Just as ‘intelligence’ was manufactured to support the case for the invasion of Iraq, should we be surprised if the Trump administration with its penchant for ‘alternative facts’ (or what ordinary people call ‘lies’) also resorts to ‘alternative intelligence’ to make the case for attacking Iran, as some former intelligence officials are warning?

Comments

  1. says

    I’d like to say the press would be more skeptical of Trump…but, regarding your previous post about the hopeless media fawning over Trump’s speech on Tuesday, that seems to be wishful thinking on my part. 🙁

  2. Pierce R. Butler says

    The neoconservatives have been pushing for a war with Iran for well over a decade.

    Over three and a half decades, practically nonstop since the fall of the Shahanshah.

    Noam Chomsky compares this to the logic of gangsters preferring to “make an example” of someone defying their authority, on the cold calculation that even the short-term loss of, say, a slow-to-pay debtor means less than losing the grip of fear on their turf.
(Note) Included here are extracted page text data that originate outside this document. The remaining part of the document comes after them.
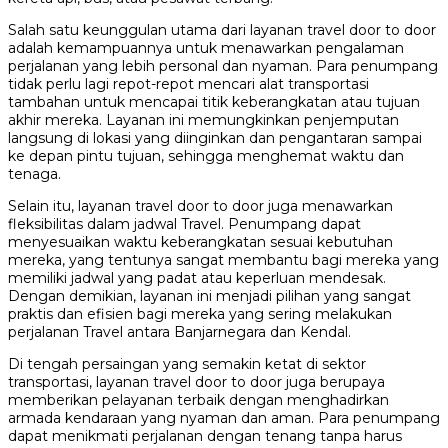
Salah satu keunggulan utama dari layanan travel door to door
adalah kemampuannya untuk menawarkan pengalaman
perjalanan yang lebih personal dan nyaman. Para penumpang
tidak perlu lagi repot-repot mencari alat transportasi
tambahan untuk mencapai titik keberangkatan atau tujuan
akhir mereka. Layanan ini memungkinkan penjemputan
langsung di lokasi yang diinginkan dan pengantaran sampai
ke depan pintu tujuan, sehingga menghemat waktu dan
tenaga.
Selain itu, layanan travel door to door juga menawarkan
fleksibilitas dalam jadwal Travel. Penumpang dapat
menyesuaikan waktu keberangkatan sesuai kebutuhan
mereka, yang tentunya sangat membantu bagi mereka yang
memiliki jadwal yang padat atau keperluan mendesak.
Dengan demikian, layanan ini menjadi pilihan yang sangat
praktis dan efisien bagi mereka yang sering melakukan
perjalanan Travel antara Banjarnegara dan Kendal.
Di tengah persaingan yang semakin ketat di sektor
transportasi, layanan travel door to door juga berupaya
memberikan pelayanan terbaik dengan menghadirkan
armada kendaraan yang nyaman dan aman. Para penumpang
dapat menikmati perjalanan dengan tenang tanpa harus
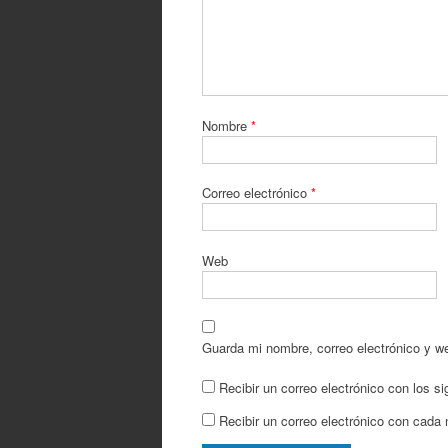
Nombre
*
Correo electrónico
*
Web
Guarda mi nombre, correo electrónico y w
Recibir un correo electrónico con los s
Recibir un correo electrónico con cada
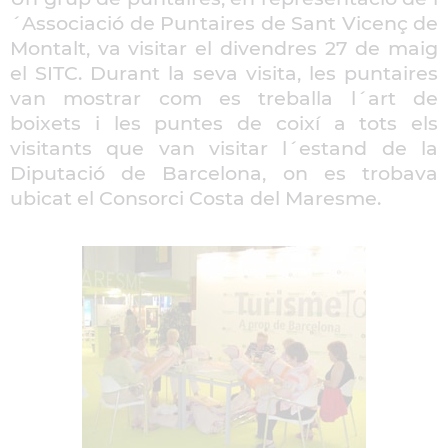
´Associació de Puntaires de Sant Vicenç de
Montalt, va visitar el divendres 27 de maig
el SITC. Durant la seva visita, les puntaires
van mostrar com es treballa l´art de
boixets i les puntes de coixí a tots els
visitants que van visitar l´estand de la
Diputació de Barcelona, on es trobava
ubicat el Consorci Costa del Maresme.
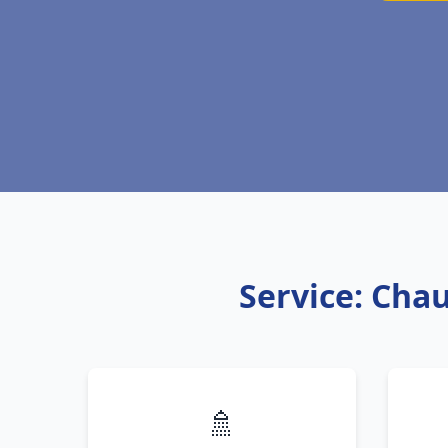
Service: Cha
🚿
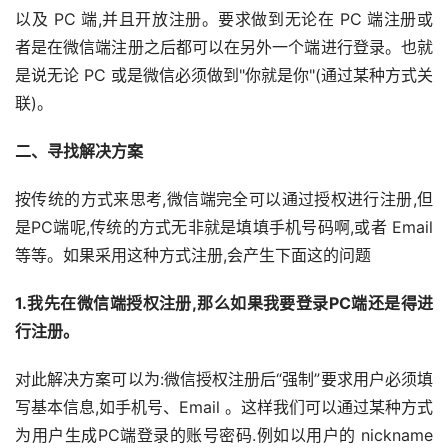
以及 PC 端,并且开放注册。要求做到无论在 PC 端注册或
者是在微信端注册之后都可以在另外一个端进行登录。也就
是说无论 PC 或是微信必须做到"你就是你"(通过某种方式关
联)。
二、寻找解决方案
按传统的方式来思考,微信端完全可以通过授权进行注册,但
是PC端呢,传统的方式无非就是填填手机号码啊,或者 Email 
等等。如果采用这种方式注册,会产生下面这的问题
1.我先在微信端授权注册,那么如果我要登录PC端还是得进
行注册。
对此解决方案可以为:微信授权注册后“强制”要求用户必须填
写基本信息,如手机号、Email 。这样我们可以通过某种方式
为用户生成PC端登录的账号密码.例如以用户的 nickname 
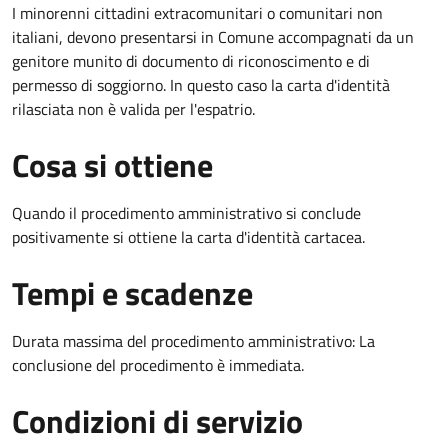
I minorenni cittadini extracomunitari o comunitari non
italiani, devono presentarsi in Comune accompagnati da un
genitore munito di documento di riconoscimento e di
permesso di soggiorno. In questo caso la carta d'identità
rilasciata non è valida per l'espatrio.
Cosa si ottiene
Quando il procedimento amministrativo si conclude
positivamente si ottiene la carta d'identità cartacea.
Tempi e scadenze
Durata massima del procedimento amministrativo: La
conclusione del procedimento è immediata.
Condizioni di servizio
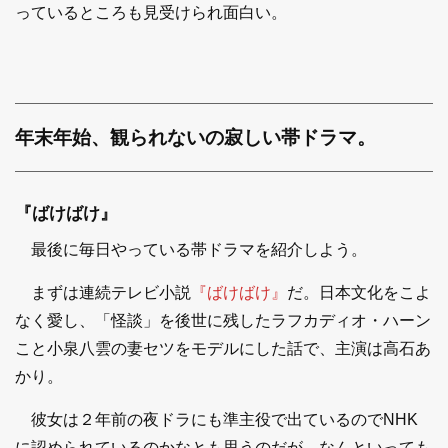
っているところも見受けられ面白い。
年末年始、観られないの寂しい帯ドラマ。
『ばけばけ』
最後に毎日やっている帯ドラマを紹介しよう。
まずは連続テレビ小説
『ばけばけ』
だ。日本文化をこよ
なく愛し、「怪談」を後世に残したラフカディオ・ハーン
こと小泉八雲の妻セツをモデルにした話で、主演は高石あ
かり。
彼女は２年前の夜ドラにも準主役で出ているのでNHK
に認められているのかなとも思うのだが、なんといっても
Ledeen’s nastiness supports his case perfectly.

  3. KG says

    There is nothing more dangerous than a bully who thinks he is not respected. Such a person will pick a gratuitous fight with a much weaker target just to demonstrate to everyone his strength.

    If that’s the motivation, the target is unlikely to be Iran -- let alone North Korea, with its nukes. Iran is of course much weaker than the USA, but a successful invasion leading to regime change would be considerably harder than in the case of Iraq -- and we know how that turned out -- and would also risk full-scale confrontation with Russia. That’s not to say such an invasion won’t be launched, but the motivation would be full hegemony in the Middle East and seizure of Iran’s oil.

    A suitable “demonstration” target isn’t easy to think of. Cuba, despite being logistically much easier than Iran, would still be a tough nut to crack, and most of the rest of Latin America is now in the hands of compliant regimes, with Ecuador likely to follow on April 2nd (if, contrary to expectation, that doesn’t happen, it might be a target, but the OAS tends to be sniffy about such overt interference). The same is true of Africa and the Caribbean, the other areas where weak states inhabited by brown people are to be found. Maybe the USA will covertly sponsor some fire-spitting leftist or Islamist to take over Equatorial Guinea, Cape Verde, Barbados or Brunei, just to provide a suitable victim! (Note: I’d like to think that was just a joke, but can we rule it out?)

  4. Smokey says

    We’ll see nukes within the next 4 years, I guarantee it. And right now, I’m not sure I care. There are times when something is beyond salvage. I’m honestly starting to see the US as a cancer on humanity.

  5. colinday says

    Don’t forget that Grenada was launched two days after the Beirut attack. The timing might not have been intentional, but it was suspicious.